The bookies expect Guardiola to end up at Bayern Munich. When asked about the possibility of taking over at the club at the Ballon d'Or award ceremony on Monday, Guardiola said: "They have Jupp Heynckes and it would be a lack of respect to talk to a club that has a coach." Heynckes turns 68 in May and has hinted that he will leave Bayern in the summer when his contract expires. Guardiola's brother Pere has reportedly met with the club to discuss a potential move. Bayern would meet Guardiola's financial demands and he would take over a well-run club that is capable of winning the Champions League. He could be put off by the potentially meddlesome trio of Franz Beckenbauer, Uli Hoeness and Karl-Heinz Rummenigge.
The Milan owner Silvio Berlusconi has tried to lure Guardiola to San Siro before and will continue his pursuit in the summer. With no lack of arrogance Berlusconi made the case for his club: "Guardiola said that at Milan he'd have fun and he felt admiration towards me, and appreciation for Lake Como, where I could offer a beautiful villa." The owner went on to admit that "the percentage for him to come to Milan is very low", but Guardiola is known to be fond of Italy. He enjoyed his spell playing for Brescia and former Barcelona president Joan Laporta says Guardiola "loves Italy and would get along with Silvio Berlusconi ... When we travelled with the team, Pep would only read the Italian newspapers." Berlusconi would have few concerns about sacking his current manager, Massimiliano Allegri: "Will Allegri stay at Milan next season? I have to say the truth? Please, ask me another question."
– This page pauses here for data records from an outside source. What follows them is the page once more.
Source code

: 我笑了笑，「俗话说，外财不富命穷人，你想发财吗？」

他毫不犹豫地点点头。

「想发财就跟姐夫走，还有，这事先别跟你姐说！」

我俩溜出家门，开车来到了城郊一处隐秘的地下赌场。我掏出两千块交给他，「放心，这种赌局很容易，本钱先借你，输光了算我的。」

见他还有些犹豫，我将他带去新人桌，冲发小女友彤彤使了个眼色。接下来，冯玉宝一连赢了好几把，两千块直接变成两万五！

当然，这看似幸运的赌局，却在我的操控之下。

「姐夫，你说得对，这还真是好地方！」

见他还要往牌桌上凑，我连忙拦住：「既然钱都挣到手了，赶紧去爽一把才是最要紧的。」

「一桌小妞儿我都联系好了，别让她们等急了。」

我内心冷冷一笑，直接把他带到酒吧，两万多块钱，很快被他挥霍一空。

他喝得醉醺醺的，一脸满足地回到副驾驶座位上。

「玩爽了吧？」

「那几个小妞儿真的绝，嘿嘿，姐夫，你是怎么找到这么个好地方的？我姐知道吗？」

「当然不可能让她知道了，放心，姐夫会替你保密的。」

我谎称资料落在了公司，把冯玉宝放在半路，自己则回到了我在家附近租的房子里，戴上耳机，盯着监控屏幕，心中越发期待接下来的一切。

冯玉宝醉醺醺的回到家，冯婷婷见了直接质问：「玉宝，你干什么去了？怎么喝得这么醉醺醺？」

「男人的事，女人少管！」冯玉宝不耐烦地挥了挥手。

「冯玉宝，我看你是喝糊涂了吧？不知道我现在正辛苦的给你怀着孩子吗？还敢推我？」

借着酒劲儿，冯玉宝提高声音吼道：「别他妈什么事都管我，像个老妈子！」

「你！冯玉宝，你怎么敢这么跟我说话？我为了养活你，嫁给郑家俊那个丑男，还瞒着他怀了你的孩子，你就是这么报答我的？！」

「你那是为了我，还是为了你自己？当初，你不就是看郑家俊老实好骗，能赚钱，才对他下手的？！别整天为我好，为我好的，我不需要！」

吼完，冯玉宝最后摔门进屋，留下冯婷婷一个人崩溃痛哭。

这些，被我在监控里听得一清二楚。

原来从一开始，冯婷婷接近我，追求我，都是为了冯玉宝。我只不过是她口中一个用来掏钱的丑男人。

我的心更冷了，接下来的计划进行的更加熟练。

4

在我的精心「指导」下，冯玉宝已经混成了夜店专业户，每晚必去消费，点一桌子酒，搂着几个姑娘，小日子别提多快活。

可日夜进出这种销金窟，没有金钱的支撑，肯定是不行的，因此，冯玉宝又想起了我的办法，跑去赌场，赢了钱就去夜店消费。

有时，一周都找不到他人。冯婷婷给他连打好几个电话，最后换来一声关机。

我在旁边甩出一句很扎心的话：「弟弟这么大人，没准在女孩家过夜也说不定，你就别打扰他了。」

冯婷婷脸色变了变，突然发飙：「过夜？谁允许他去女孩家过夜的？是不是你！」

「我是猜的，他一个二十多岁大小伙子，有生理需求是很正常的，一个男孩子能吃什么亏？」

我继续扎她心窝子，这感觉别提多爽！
Paris Saint-Germain recovered from a slow start under Carlo Ancelotti this season and are now above Lyon and Marseille at the top of Ligue 1. The three clubs are separated by goal difference at the halfway point in the league, which might not be enough to convince PSG's Qatari owners to stick with Ancelotti beyond this season. Despite massive expenditure on players such as Zlatan Ibrahimovic, PSG have failed to dominate domestically. The club won their Champions League group and will face Valencia in the last 16. If Ancelotti fails to win the league and does not maintain his team's fine Champions League form, his bosses will probably look to Guardiola. He has links with Qatar Sport Investment, having worked as a spokesman for the country's successful 2022 World Cup bid after the Gulf nation sponsored Barcelona. Laporta does not expect Guardiola to be interested in a move to Paris: "It is not obvious how they would convince Guardiola to coach there. I do not know if Paris Saint-Germain have the adequate structure for him."
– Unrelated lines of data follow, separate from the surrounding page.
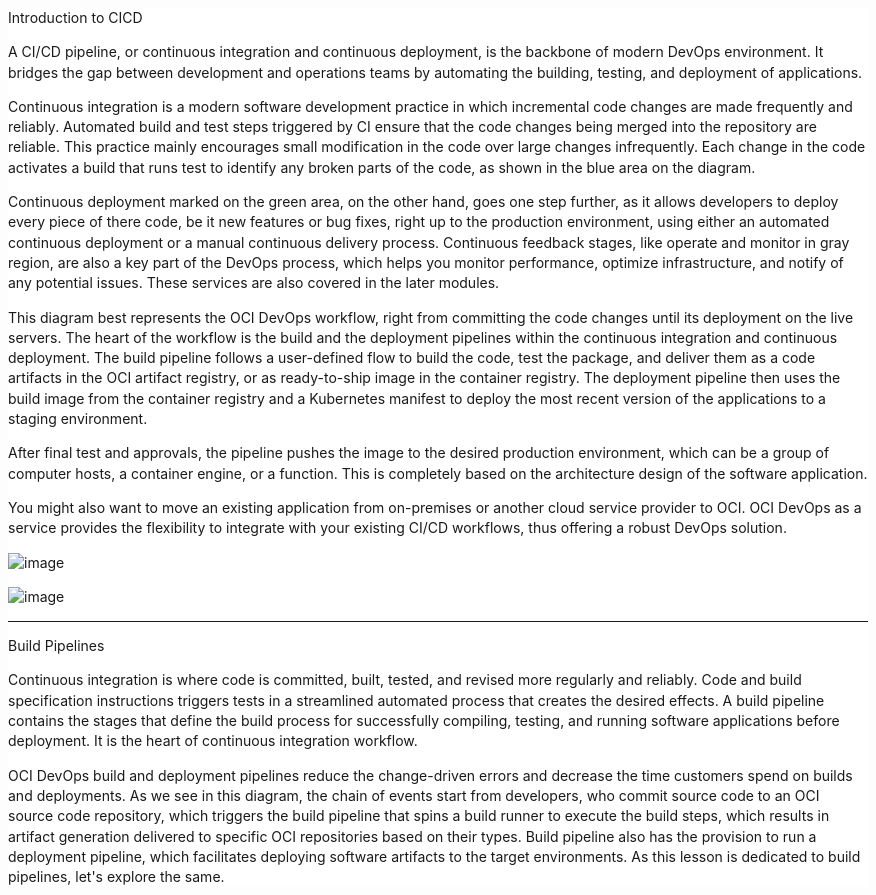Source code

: Introduction to CICD


A CI/CD pipeline, or continuous integration and continuous deployment, is the backbone of modern DevOps environment. It bridges the gap between development and operations teams by automating the building, testing, and deployment of applications.

Continuous integration is a modern software development practice in which incremental code changes are made frequently and reliably. Automated build and test steps triggered by CI ensure that the code changes being merged into the repository are reliable. This practice mainly encourages small modification in the code over large changes infrequently. Each change in the code activates a build that runs test to identify any broken parts of the code, as shown in the blue area on the diagram.

Continuous deployment marked on the green area, on the other hand, goes one step further, as it allows developers to deploy every piece of there code, be it new features or bug fixes, right up to the production environment, using either an automated continuous deployment or a manual continuous delivery process. Continuous feedback stages, like operate and monitor in gray region, are also a key part of the DevOps process, which helps you monitor performance, optimize infrastructure, and notify of any potential issues. These services are also covered in the later modules.

This diagram best represents the OCI DevOps workflow, right from committing the code changes until its deployment on the live servers. The heart of the workflow is the build and the deployment pipelines within the continuous integration and continuous deployment. The build pipeline follows a user-defined flow to build the code, test the package, and deliver them as a code artifacts in the OCI artifact registry, or as ready-to-ship image in the container registry. The deployment pipeline then uses the build image from the container registry and a Kubernetes manifest to deploy the most recent version of the applications to a staging environment.

After final test and approvals, the pipeline pushes the image to the desired production environment, which can be a group of computer hosts, a container engine, or a function. This is completely based on the architecture design of the software application.

You might also want to move an existing application from on-premises or another cloud service provider to OCI. OCI DevOps as a service provides the flexibility to integrate with your existing CI/CD workflows, thus offering a robust DevOps solution. 

![image](https://github.com/qriz1452/oci/assets/112246222/f95e9993-abc9-4dc8-ac57-503fe9d429c0)

![image](https://github.com/qriz1452/oci/assets/112246222/3b2b92c9-06f0-46ed-bc7c-a9487e0102cb)


-------------------

 Build Pipelines





Continuous integration is where code is committed, built, tested, and revised more regularly and reliably. Code and build specification instructions triggers tests in a streamlined automated process that creates the desired effects. A build pipeline contains the stages that define the build process for successfully compiling, testing, and running software applications before deployment. It is the heart of continuous integration workflow.

OCI DevOps build and deployment pipelines reduce the change-driven errors and decrease the time customers spend on builds and deployments. As we see in this diagram, the chain of events start from developers, who commit source code to an OCI source code repository, which triggers the build pipeline that spins a build runner to execute the build steps, which results in artifact generation delivered to specific OCI repositories based on their types. Build pipeline also has the provision to run a deployment pipeline, which facilitates deploying software artifacts to the target environments. As this lesson is dedicated to build pipelines, let's explore the same.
Despite the interest of the Manchester clubs, Chelsea and Bayern Munich, the Brazil national team offers the most glamourous of all of Guardiola's options. Brazil will host the 2013 Confederations Cup and the 2014 World Cup – what could rival winning the World Cup in the Maracanã? Guardiola has been linked with the job but ex-Chelsea manager Luiz Felipe Scolari was appointed for a second spell in charge back in November. Guardiola has since distanced himself from the role: "It's an honor that a country with so many World Cups thinks I can lead them, but I have always thought that a national team should be managed by someone from that country. Scolari is one of many world-class coaches from Brazil."